• **Problems and tasks**
1. In the Gwadar passage, what will connect the Free Trade Zone of Gwadar port with the Makran Coastal Highway?
2. Please write out everything from "Balochistan Chief Minister" down to "city on display." in the Gwadar passage, changing "old town" to "historic quarter".

(Selected passage Opens)

Indeed, the people of Gwadar have for long been waiting for the Gwadar Smart Port City Master Plan. The government says a consensus has been developed, but it has not been finalised and approved of yet. Chinese companies working on the port and engaged in several projects on Special Economic Zones have also shown their displeasure several times over the delay.

However, residents are waiting for the prime minister for a more local reason; they hope the premier’s visit will resolve the fishermen’s issues linked to some Gwadar projects. They have been conducting a protest campaign for several months now. Citizens are also concerned about the relocation of the natives of the old city and wary about their future. Though the provincial government and the GDA have reiterated repeatedly that the relocation of locals is not part of the city’s master plan, people will only be satisfied once they see the final plan before them.

Balochistan Chief Minister Jam Kamal Khan Alyani has announced the conversion of the status of the Gwadar Municipal Committee to the Gwadar Metropolitan Corporation, but that development too is expected to materialise upon Mr Khan’s visit to Gwadar. The people here are proud of their culture and history and want to preserve the old town, which puts the rich heritage of the city on display.

The bureaucracy’s handling of the situation has made the fishermen’s otherwise apparently simple and easy-to-resolve issue quite critical. The fishermen’s demands are linked with the six-lane East Bay Expressway, which will connect the 2,300 acres Free Trade Zone of Gwadar port with the Makran Coastal Highway. Fishermen believe that the road cuts them off from the sea, and they will have to navigate around it. In the original design, a small causeway was provided to facilitate fishermen’s access to seawaters, but the fishermen maintain that the size of the causeway is very narrow, and demand that it should either be wider, or they be provided access through bridges. The government has promised several times to fulfil their demands but nothing concrete has been achieved.

(Selected passage Closes)
(Given records Opens)

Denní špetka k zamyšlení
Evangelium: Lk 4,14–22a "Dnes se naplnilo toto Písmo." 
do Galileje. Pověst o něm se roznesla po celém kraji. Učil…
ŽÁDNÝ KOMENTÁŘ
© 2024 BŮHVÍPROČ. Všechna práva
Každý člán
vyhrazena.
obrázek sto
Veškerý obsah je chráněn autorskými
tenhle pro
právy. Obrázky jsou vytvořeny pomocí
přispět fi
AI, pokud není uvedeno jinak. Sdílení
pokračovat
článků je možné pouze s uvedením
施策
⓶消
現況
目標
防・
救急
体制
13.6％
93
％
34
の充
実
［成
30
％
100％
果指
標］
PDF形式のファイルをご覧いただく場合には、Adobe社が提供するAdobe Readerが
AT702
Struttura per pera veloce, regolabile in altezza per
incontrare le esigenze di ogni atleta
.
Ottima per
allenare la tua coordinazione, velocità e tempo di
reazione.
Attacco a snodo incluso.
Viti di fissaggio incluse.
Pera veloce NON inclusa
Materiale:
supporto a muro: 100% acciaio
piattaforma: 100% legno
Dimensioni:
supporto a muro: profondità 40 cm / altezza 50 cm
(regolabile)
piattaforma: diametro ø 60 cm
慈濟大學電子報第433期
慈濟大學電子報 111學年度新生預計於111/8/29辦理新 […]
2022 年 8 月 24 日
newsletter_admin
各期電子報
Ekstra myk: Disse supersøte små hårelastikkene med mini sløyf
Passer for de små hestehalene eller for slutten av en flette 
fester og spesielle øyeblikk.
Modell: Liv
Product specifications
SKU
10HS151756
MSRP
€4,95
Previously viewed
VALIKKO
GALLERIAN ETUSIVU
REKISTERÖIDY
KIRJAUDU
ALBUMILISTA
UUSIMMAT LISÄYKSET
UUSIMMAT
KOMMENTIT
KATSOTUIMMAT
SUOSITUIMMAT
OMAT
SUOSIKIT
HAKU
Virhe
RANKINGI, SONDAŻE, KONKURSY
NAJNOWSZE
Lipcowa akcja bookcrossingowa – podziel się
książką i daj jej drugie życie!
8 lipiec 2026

(Given records Closes)

• **Outputs for the tasks**
1. The six-lane East Bay Expressway.

2.
Balochistan Chief Minister Jam Kamal Khan Alyani has announced the conversion of the status of the Gwadar Municipal Committee to the Gwadar Metropolitan Corporation, but that development too is expected to materialise upon Mr Khan’s visit to Gwadar. The people here are proud of their culture and history and want to preserve the historic quarter, which puts the rich heritage of the city on display.